The Brandeis Center argued that ending the federal monitoring and supervision of NYU would be “absurd” and dangerously premature at a time when, as noted in a recent news article, “many of its Jewish students feel under attack.”
In addition, noted the Brandeis Center, NYU has also failed to fulfill numerous commitments under the agreement. For example, it has not properly described how antisemitism can manifest itself in the campus environment nor modified its anti-discrimination policy to explicitly include discrimination against and harassment of Jews based on their ancestral and ethnic identity, including their actual or perceived affiliation with Israel – a common contemporary manifestation of antisemitism and the source of much of the harassment that prompted the agreement.
The complaint described attempting to prevent Jewish students from expressing their ethnic identity, vandalizing symbols associated with that identity, and disrupting events. Yet, none of these behaviors are mentioned in the school’s policy. NYU also failed to include examples related to Holocaust denial or distortion; the demonization or delegitimization of Israel; accusations of dual loyalty targeting Jews; attempts to hold Jews collectively responsible for perceived offenses; or antisemitic conspiracy theories which have fueled several recent violent hate crimes in the United States. Its examples instead focus on the targeting of students due to their physical appearance, religious dress, or country of origin.
In addition, NYU appears to have failed to meet the deadlines it accepted and amend and disseminate to the NYU community its revised discrimination and harassment policy, leaving minimal time for the university or OCR to evaluate the effectiveness of its new policy.
“To discontinue monitoring in this context would send precisely the wrong message: it would tell Jewish students and their harassers that even on campuses under OCR supervision, the government’s civil rights watchdogs will not require universities to keep their word and protect Jewish students facing continued harassment. These students are on their own.
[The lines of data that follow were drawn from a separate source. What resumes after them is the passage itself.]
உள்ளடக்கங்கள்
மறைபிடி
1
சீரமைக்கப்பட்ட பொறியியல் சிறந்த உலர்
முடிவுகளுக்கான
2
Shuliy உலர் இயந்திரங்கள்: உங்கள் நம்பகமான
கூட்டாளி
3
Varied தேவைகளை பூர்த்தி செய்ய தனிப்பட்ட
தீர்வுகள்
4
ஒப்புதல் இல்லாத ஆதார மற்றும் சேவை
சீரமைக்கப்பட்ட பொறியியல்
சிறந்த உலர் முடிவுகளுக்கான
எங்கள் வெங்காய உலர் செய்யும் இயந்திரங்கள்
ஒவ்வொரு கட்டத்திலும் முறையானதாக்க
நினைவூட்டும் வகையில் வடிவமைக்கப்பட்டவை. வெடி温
This is an unacceptable response to discrimination and harassment,” concluded the Brandeis Center.
The original complaint, filed on behalf of then-NYU senior Adela Cojab, alleged “two years of extreme antisemitism on the NYU campus which has created an intolerable and unlawful hostile atmosphere for Jewish students” due to a slew of antisemitic incidents instigated by members of Students for Justice in Palestine. In one incident a student tweeted he wanted all “Zionists to die,” and another incident involved a physical attack on pro-Israel students in Washington Square Park. SJP also attempted to shut down a student celebration of Israel’s 70th birthday. Although SJP’s actions blatantly violated numerous NYU policies, NYU failed to hold SJP accountable and even presented the group with a service award. The complaint made headlines as the first to be brought after President Trump issued an executive order addressing rising anti-Semitism on campuses nationwide.
“NYU is in the unique position to lead by example and take a strong stance against antisemitism, in all of its forms — which is precisely why I am saddened to see the school place such little weight and urgency on their own Resolution Agreement,” Cojab stated. “To Jewish students, the Resolution Agreement was meant to be a step forward, a sign that NYU, and OCR, were working to properly address and prevent growing anti-Jewish hatred, but the university’s seemingly aloof response makes it seem like it was a mere pleasantry. I, along with current and future Jewish students, am placing my trust in OCR to enforce Title VI, oversee university compliance, and ensure those under its protected classes, Jewish students included, have access to an academic environment free from discrimination and harassment.”